Records to process>
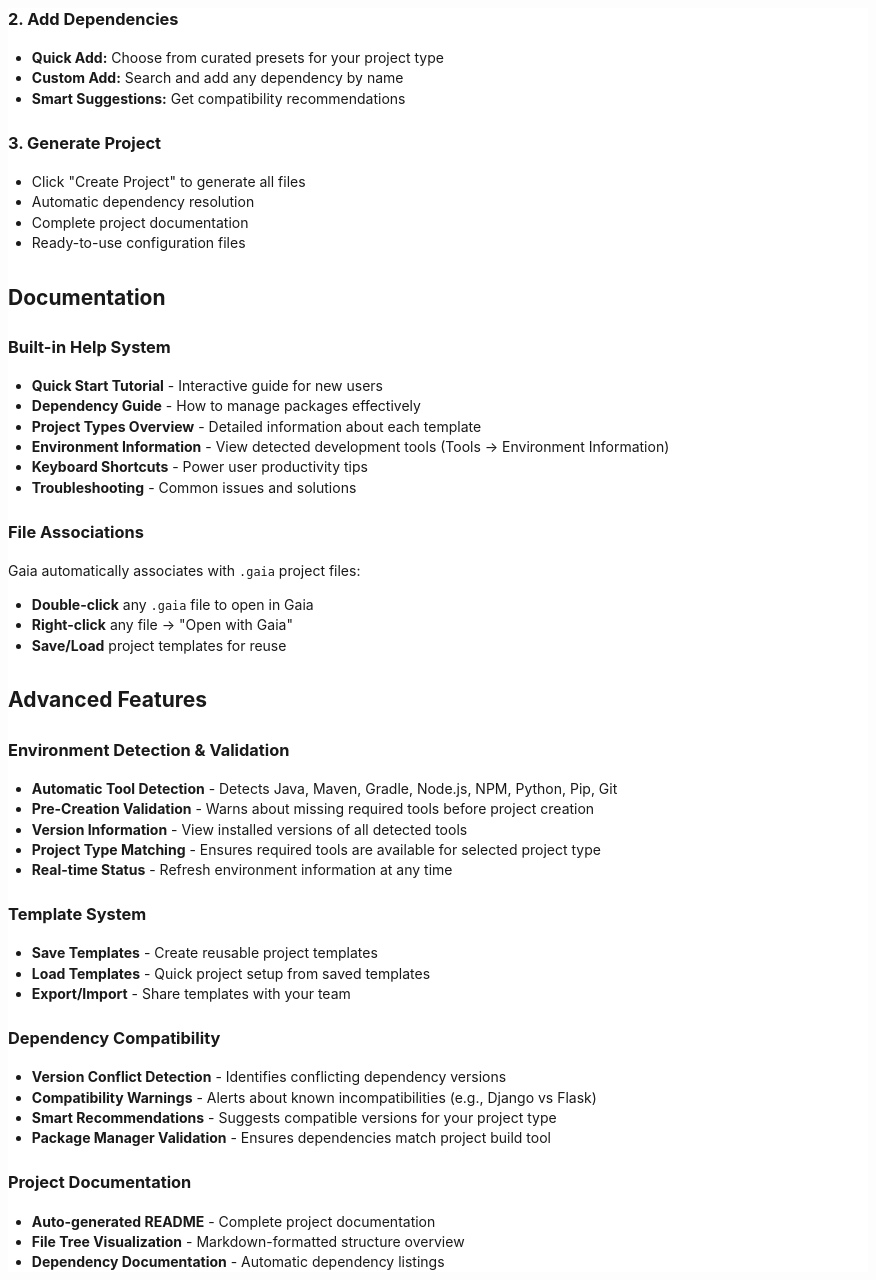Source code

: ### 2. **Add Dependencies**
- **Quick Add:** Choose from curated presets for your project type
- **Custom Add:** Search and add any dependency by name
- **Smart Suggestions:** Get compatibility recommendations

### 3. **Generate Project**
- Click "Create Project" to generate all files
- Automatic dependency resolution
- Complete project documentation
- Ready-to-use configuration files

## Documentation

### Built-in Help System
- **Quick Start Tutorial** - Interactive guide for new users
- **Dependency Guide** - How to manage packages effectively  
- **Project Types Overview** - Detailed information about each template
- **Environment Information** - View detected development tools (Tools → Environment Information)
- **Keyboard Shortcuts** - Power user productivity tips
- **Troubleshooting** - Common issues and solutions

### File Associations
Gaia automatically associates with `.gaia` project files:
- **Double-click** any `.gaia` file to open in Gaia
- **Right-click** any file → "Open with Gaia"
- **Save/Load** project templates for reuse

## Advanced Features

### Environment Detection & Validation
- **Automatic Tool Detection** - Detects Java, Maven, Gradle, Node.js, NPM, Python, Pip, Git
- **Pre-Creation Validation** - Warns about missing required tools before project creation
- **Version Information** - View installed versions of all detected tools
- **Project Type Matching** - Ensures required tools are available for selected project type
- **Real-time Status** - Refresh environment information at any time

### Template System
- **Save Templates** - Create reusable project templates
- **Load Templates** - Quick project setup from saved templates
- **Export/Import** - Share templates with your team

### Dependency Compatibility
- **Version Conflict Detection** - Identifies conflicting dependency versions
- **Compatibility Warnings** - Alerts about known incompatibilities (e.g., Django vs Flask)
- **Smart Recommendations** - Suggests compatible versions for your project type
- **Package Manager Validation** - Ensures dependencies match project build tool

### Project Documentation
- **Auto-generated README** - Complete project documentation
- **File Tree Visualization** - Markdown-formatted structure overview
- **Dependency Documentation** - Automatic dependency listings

Problem to solve> Copy out every line above word for word, leaving out the picture.

Finished task>
Source code

: ### 2. **Add Dependencies**
- **Quick Add:** Choose from curated presets for your project type
- **Custom Add:** Search and add any dependency by name
- **Smart Suggestions:** Get compatibility recommendations

### 3. **Generate Project**
- Click "Create Project" to generate all files
- Automatic dependency resolution
- Complete project documentation
- Ready-to-use configuration files

## Documentation

### Built-in Help System
- **Quick Start Tutorial** - Interactive guide for new users
- **Dependency Guide** - How to manage packages effectively  
- **Project Types Overview** - Detailed information about each template
- **Environment Information** - View detected development tools (Tools → Environment Information)
- **Keyboard Shortcuts** - Power user productivity tips
- **Troubleshooting** - Common issues and solutions

### File Associations
Gaia automatically associates with `.gaia` project files:
- **Double-click** any `.gaia` file to open in Gaia
- **Right-click** any file → "Open with Gaia"
- **Save/Load** project templates for reuse

## Advanced Features

### Environment Detection & Validation
- **Automatic Tool Detection** - Detects Java, Maven, Gradle, Node.js, NPM, Python, Pip, Git
- **Pre-Creation Validation** - Warns about missing required tools before project creation
- **Version Information** - View installed versions of all detected tools
- **Project Type Matching** - Ensures required tools are available for selected project type
- **Real-time Status** - Refresh environment information at any time

### Template System
- **Save Templates** - Create reusable project templates
- **Load Templates** - Quick project setup from saved templates
- **Export/Import** - Share templates with your team

### Dependency Compatibility
- **Version Conflict Detection** - Identifies conflicting dependency versions
- **Compatibility Warnings** - Alerts about known incompatibilities (e.g., Django vs Flask)
- **Smart Recommendations** - Suggests compatible versions for your project type
- **Package Manager Validation** - Ensures dependencies match project build tool

### Project Documentation
- **Auto-generated README** - Complete project documentation
- **File Tree Visualization** - Markdown-formatted structure overview
- **Dependency Documentation** - Automatic dependency listings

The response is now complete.